A loss of market share across EU and non-EU markets, including the US, Canada and Japan, is to blame, said the report. With a loss of trade comes a decline in high-skilled jobs, it adds.
“UK manufacturing will change rather than grow, as high-productivity sectors like chemicals and electronics shrink even as lower-productivity food manufacturing expands,” says the report.
“Wages in London, Wales and the north-east will be hardest hit by the resulting decline in productivity, which, across the country as a whole, means workers will be £470 worse off by the end of the decade.”
Cities
Only a handful of cities have successfully made the transition to a services economy.
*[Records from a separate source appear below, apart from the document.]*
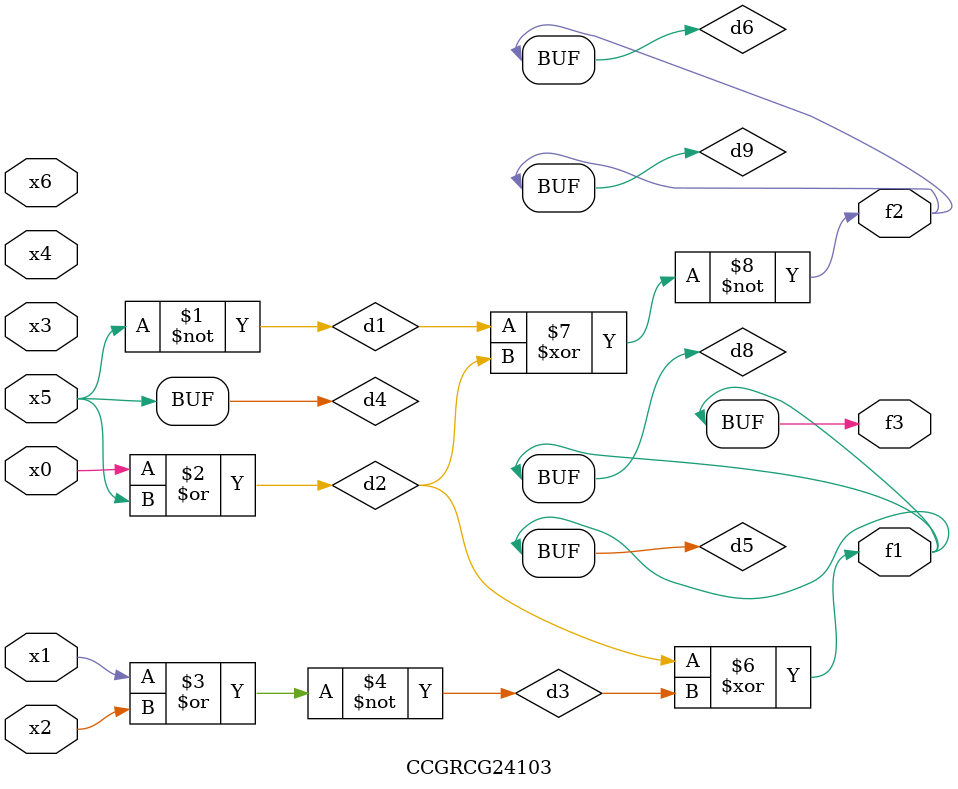
<source format=v>
module CCGRCG24103(
	input x0, x1, x2, x3, x4, x5, x6,
	output f1, f2, f3
);

	wire d1, d2, d3, d4, d5, d6, d7, d8, d9;

	nand (d1, x5);
	or (d2, x0, x5);
	nor (d3, x1, x2);
	xnor (d4, d1);
	xor (d5, d2, d3);
	xnor (d6, d1, d2);
	not (d7, x4);
	buf (d8, d5);
	xor (d9, d6);
	assign f1 = d8;
	assign f2 = d9;
	assign f3 = d8;
endmodule

</source>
All England’s biggest cities bar London have productivity levels below the national average.
“A strategy to turn this around is what an industrial strategy in a service-dominated economy looks like,” says the report. “This is not a strategy for the few; the UK may be a ‘green and pleasant land’, but 69% of the UK population live in cities or their hinterlands, compared with 56% in France and just 40% in Italy.”
Easing the pressure from sky-high interest rates could come from raising the Bank of England’s inflation target to 3%. This would mean interest rates could begin to fall next year, easing pressure on mortgage holders and the Treasury, which has about a third of its loans with the central bank.
A wealth tax would also ease the pressure on the government’s finances and allow ministers to reward work rather than the hoarding of assets.
Council tax should be reformed and the burden increased on higher-value homes, allowing stamp duty on property sales to be permanently cut on low- to mid-priced homes.
Poverty
The share of the public citing poverty and inequality as one of the most important issues facing the country has risen sharply, from 7% in 2010 to 19% immediately before the Covid pandemic.
The report says a toxic combination of low growth and failure to shift the highest levels of inequality among any large European country has contributed to the lack of progress on living standards for lower-income households.
Cuts to benefits under the post-2010 austerity drive of Conservative-led governments have also fuelled poverty. The report says benefit levels have failed to keep pace with prices in 10 of the past 15 years. Along with wider cuts since 2010, this has reduced the incomes of poorest fifth by just under £3,000 a year.
If the policy measures recommended by the report were adopted, relative poverty would be cut by 1.3 million people rather than increase by 1.1 million, as currently projected.
Intergenerational
Young adults have seen generational pay progress grind to a halt, according to the report, highlighting how those born in the early 1980s were almost half as likely as their parents’ generation to own their own home by the age of 30.
After 15 years of average wages after inflation remaining almost stagnant, it says almost 9 million younger Britons have never worked in an economy that has sustained rising average wages.
Meanwhile, almost a third of young people in the UK are not receiving any education by the age of 18, compared with just one in five in France and Germany.
As a result, the report says, improvements in household disposable income from generation to generation – something that was taken for granted throughout the second half of the 20th century – have slowed or ground to a halt. The average income for those born in the early 1980s is almost £1,400 lower at 30 than those born 10 years earlier.